L'Appel au Pardon : Des Turcs s'adressent aus Arméniens
Une recension de Cédric Enjalbert, publié lePourquoi avoir écrit L’Appel au pardon ?
Cengiz Aktar : Rédigé un an après « l’Appel au pardon » du 15 décembre 2008, diffusé sur Internet, ce livre dresse un récit chronologique et un rappel des réactions. Il est dédié à mon ami le journaliste Hrant Dink, assassiné en 2007, parce qu’il était arménien. Il fut pleuré par beaucoup d’Arméniens et de Turcs, même parmi ceux qui nient le génocide. Le procès en cours traîne, mais son issue est un point focal pour toute la Turquie, qui n’est pas encore habituée au langage de la paix.
Au départ l’appel s’adressait aux Turcs, à tous ceux qui avaient ignoré les événements de 1915, pour leur dire : réveillez-vous ! « Le mot pardon est en trop », nous a-t-on répliqué. Sans lui, l’appel aurait sans doute eu plus de signataires, mais n’aurait pas eu le même sens. Un tabou est brisé. Autrefois, on réfléchissait à deux fois avant de coucher sur le papier le « mot en G ». Désormais, des débats réguliers sont diffusés à ce sujet, à la télévision. Le mastodonte négationniste a bougé.
Le négationnisme est la conséquence de la mémoire gommée. Même le Premier ministre Recep Tayyip Erdogan est convaincu, au plus profond de son imaginaire, qu’on en veut à la Turquie. La vérité et le pardon seront les résultats d’un travail pédagogique de longue haleine : au chapitre Génocide, les manuels scolaires ne disent rien encore. Un travail d’édition important est pourtant en marche depuis 1977. Il y a un manuel d’histoire-géographie parallèle, dont certaines familles se servent pour éduquer leurs enfants, en complément des ouvrages du cursus officiel. En fait, les djinns sont sortis de leur bouteille. Le travail de mémoire débuté est irréversible.
La reconnaissance du génocide par les États-Unis et la Suède, en mars dernier, est-elle un signe de ce changement ?
Que les États-Unis ou la Suède aient reconnu officiellement, respectivement les 4 et 11 mars, le génocide arménien est contre-productif. L’honneur national est piqué. Beaucoup de Turcs soupçonnent un complot contre leur pays. Mais c’était inévitable : quand on ne sait pas dire sa vérité, d’autres viennent vous la dire.
La candidature de la Turquie à l’Europe, en revanche, depuis 1999, a accéléré le processus de transformation en cours depuis 1983. Le modèle républicain de l’unité nationale, d’ailleurs inspiré largement du modèle français, se fissure. Les différences ethniques, religieuses, linguistiques ignorées reviennent dans le jeu. La société turque se sent capable de remettre en question l’histoire officielle et tous les mythes fondateurs de la nation.

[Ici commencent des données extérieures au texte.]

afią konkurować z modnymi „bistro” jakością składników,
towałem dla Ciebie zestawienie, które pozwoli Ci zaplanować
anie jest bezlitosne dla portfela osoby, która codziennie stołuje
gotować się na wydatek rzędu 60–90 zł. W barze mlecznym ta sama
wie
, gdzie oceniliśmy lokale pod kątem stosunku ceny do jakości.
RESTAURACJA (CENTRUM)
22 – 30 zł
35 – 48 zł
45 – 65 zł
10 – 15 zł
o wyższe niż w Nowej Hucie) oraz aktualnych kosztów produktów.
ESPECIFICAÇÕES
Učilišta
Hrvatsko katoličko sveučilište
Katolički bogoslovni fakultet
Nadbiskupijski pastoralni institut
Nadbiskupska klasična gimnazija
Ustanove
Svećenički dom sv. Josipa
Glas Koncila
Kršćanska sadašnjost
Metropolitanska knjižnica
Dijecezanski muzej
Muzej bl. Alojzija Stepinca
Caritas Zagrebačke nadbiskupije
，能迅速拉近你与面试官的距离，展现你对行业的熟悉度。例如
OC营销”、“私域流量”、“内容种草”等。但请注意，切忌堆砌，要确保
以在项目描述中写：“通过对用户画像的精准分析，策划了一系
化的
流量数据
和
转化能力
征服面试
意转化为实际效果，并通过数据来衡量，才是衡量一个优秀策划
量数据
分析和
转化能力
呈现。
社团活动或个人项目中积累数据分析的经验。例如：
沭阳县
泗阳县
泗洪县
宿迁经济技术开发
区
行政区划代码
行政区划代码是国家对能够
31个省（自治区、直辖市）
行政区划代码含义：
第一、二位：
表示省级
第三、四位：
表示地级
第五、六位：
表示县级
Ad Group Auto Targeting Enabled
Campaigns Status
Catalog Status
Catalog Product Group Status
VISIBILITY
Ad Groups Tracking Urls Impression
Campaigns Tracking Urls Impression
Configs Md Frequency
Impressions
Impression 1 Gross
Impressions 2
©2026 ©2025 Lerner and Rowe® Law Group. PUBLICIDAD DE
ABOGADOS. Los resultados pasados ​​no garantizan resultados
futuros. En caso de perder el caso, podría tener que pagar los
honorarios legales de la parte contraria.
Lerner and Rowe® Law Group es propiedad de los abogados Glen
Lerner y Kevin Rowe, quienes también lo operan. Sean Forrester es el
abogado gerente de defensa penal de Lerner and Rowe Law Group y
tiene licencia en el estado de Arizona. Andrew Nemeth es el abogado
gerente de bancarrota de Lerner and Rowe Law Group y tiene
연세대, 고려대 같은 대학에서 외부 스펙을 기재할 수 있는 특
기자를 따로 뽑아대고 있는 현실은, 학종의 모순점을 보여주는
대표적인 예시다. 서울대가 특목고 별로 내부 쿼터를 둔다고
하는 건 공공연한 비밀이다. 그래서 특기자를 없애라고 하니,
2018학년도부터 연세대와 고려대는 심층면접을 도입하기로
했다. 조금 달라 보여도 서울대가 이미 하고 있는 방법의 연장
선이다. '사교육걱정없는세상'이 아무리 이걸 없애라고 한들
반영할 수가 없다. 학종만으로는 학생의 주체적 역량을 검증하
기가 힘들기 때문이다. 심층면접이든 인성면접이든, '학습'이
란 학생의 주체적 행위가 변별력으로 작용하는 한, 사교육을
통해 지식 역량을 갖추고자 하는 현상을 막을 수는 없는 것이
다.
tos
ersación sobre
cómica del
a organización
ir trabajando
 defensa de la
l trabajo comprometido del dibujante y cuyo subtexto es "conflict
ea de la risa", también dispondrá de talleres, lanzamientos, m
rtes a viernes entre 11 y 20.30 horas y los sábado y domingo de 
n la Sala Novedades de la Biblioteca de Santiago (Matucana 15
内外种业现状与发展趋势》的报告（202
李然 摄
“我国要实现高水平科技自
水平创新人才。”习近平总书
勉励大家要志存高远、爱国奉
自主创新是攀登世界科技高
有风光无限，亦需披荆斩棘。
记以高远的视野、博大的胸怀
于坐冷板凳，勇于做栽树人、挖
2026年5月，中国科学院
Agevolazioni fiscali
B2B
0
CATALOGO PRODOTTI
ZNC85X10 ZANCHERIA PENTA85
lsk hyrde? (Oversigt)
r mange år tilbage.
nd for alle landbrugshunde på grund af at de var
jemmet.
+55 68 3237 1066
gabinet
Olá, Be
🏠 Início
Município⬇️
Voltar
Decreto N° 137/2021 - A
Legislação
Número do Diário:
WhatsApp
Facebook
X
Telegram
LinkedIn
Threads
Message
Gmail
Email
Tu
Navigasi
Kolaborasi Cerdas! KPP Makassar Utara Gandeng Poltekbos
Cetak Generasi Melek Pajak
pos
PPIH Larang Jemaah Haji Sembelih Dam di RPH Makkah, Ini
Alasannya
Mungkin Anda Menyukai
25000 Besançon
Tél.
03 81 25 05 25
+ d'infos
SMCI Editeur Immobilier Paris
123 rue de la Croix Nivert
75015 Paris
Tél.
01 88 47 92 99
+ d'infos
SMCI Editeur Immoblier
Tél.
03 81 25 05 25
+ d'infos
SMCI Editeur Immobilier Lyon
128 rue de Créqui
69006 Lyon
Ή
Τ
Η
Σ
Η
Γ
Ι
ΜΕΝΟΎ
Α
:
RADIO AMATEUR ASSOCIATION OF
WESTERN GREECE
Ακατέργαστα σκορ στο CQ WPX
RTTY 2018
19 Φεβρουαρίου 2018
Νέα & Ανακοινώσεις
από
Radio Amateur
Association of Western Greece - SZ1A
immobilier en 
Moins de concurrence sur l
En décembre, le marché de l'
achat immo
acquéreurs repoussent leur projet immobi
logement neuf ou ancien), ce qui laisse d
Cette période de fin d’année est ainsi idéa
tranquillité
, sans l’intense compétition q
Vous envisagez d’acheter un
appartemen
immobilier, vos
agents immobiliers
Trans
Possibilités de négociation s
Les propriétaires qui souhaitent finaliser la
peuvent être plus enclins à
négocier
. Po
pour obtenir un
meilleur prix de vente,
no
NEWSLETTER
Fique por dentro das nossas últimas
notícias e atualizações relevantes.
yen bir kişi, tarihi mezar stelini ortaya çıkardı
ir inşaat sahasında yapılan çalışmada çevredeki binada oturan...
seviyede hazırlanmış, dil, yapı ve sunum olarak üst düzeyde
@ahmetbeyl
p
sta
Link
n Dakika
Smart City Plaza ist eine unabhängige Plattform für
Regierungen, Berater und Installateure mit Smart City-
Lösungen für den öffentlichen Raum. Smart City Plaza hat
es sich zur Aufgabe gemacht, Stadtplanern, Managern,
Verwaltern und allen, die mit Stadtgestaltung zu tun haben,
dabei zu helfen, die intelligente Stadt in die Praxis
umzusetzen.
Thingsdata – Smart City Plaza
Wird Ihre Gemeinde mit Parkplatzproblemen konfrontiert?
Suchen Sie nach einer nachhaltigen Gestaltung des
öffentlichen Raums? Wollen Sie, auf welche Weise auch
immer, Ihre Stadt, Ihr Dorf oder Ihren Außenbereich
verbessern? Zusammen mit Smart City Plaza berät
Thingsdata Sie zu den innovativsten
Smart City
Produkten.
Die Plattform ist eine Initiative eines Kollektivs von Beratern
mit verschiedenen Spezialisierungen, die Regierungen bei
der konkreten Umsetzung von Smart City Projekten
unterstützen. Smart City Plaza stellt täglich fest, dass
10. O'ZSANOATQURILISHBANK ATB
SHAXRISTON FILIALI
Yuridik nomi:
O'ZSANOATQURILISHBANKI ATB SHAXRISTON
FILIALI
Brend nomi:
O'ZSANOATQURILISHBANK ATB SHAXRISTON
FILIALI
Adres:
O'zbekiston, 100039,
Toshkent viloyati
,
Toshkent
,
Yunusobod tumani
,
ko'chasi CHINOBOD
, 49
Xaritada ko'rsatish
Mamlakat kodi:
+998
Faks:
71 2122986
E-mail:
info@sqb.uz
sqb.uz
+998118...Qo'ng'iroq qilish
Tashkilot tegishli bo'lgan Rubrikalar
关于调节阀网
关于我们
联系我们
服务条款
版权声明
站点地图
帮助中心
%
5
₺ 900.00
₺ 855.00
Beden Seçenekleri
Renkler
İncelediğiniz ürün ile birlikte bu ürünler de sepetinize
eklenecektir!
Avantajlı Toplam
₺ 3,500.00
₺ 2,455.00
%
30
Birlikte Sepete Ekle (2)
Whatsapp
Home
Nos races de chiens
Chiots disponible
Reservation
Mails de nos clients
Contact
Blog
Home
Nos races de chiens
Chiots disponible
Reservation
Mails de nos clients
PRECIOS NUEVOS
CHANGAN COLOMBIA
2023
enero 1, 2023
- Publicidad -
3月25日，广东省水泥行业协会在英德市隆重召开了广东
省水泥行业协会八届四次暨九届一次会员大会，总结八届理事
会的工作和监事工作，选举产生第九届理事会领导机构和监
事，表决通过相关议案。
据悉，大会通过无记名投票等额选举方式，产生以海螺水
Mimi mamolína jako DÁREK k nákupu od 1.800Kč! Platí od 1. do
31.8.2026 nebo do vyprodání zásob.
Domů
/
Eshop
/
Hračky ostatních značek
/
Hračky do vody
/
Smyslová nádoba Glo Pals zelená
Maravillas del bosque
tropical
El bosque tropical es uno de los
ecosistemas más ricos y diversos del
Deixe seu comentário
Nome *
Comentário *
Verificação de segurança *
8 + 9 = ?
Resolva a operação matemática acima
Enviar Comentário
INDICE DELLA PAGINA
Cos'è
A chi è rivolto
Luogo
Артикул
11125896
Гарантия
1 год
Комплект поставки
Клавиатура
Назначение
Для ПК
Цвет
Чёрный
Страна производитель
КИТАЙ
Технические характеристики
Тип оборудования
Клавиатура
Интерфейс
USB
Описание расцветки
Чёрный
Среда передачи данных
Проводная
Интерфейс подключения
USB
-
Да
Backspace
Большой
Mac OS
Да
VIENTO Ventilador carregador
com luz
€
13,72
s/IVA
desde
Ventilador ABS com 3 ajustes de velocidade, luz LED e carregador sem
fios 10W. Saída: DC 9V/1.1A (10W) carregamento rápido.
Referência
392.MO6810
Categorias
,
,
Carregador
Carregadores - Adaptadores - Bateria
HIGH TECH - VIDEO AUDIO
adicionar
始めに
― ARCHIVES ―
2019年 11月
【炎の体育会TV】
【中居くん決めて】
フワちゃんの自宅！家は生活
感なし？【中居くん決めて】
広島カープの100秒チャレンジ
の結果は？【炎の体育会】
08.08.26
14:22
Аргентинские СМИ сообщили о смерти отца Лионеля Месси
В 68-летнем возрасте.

C’est la première fois depuis deux cents ans, depuis que la Turquie se modernise, que cette transformation se fait à partir de la base. C’est un mouvement sociétal : dans les journaux, à l’Académie, dans les réunions, dans les débats qui ont lieu partout, la Turquie bouillonne. Et l’État est dépassé. Il n’a plus les moyens de son ambition nationale.
Que signifie, pour vous, le pardon ?
Le pardon est d’abord celui demandé pour n’avoir pas réussi à parler plus tôt du génocide. Les Turcs ont été lobotomisés. Une histoire a été créée de toutes pièces autour du mythe fondateur. Il est difficile d’affronter cette amnésie généralisée, car les bases d’une remise en question manquent. Les gens n’ont pas les moyens intellectuels pour entreprendre ce travail de mémoire. Une authentique politique de mémoire ne devrait se laisser impressionner par aucun tabou, ni aucun mythe ou histoire officielle. Elle devrait faire place aux victimes pour exhumer les mauvaises mémoires.
Comme tous les processus de fabrication de la nation, celui de la Turquie a été difficile et violent : il fallait soudain inventer une nation homogène à partir d’une population cosmopolite, multiethnique et multi-confessionnelle. Tous ces peuples avaient vécu des centaines d’années ensemble, ils se sont mis à s’étriper avec l’avènement de l’État-nation, qui est à mon sens le plus grand mal que ces contrées aient connu. Cette idée nationale est remise en cause, non seulement par les intellectuels, mais aussi par la société, pour donner lieu à un nouveau contrat social, où l’État ne serait plus le patron omnipotent et omniscient. L’appel au pardon est, à mon avis, une étape importante de cette politique de mémoire en gestation.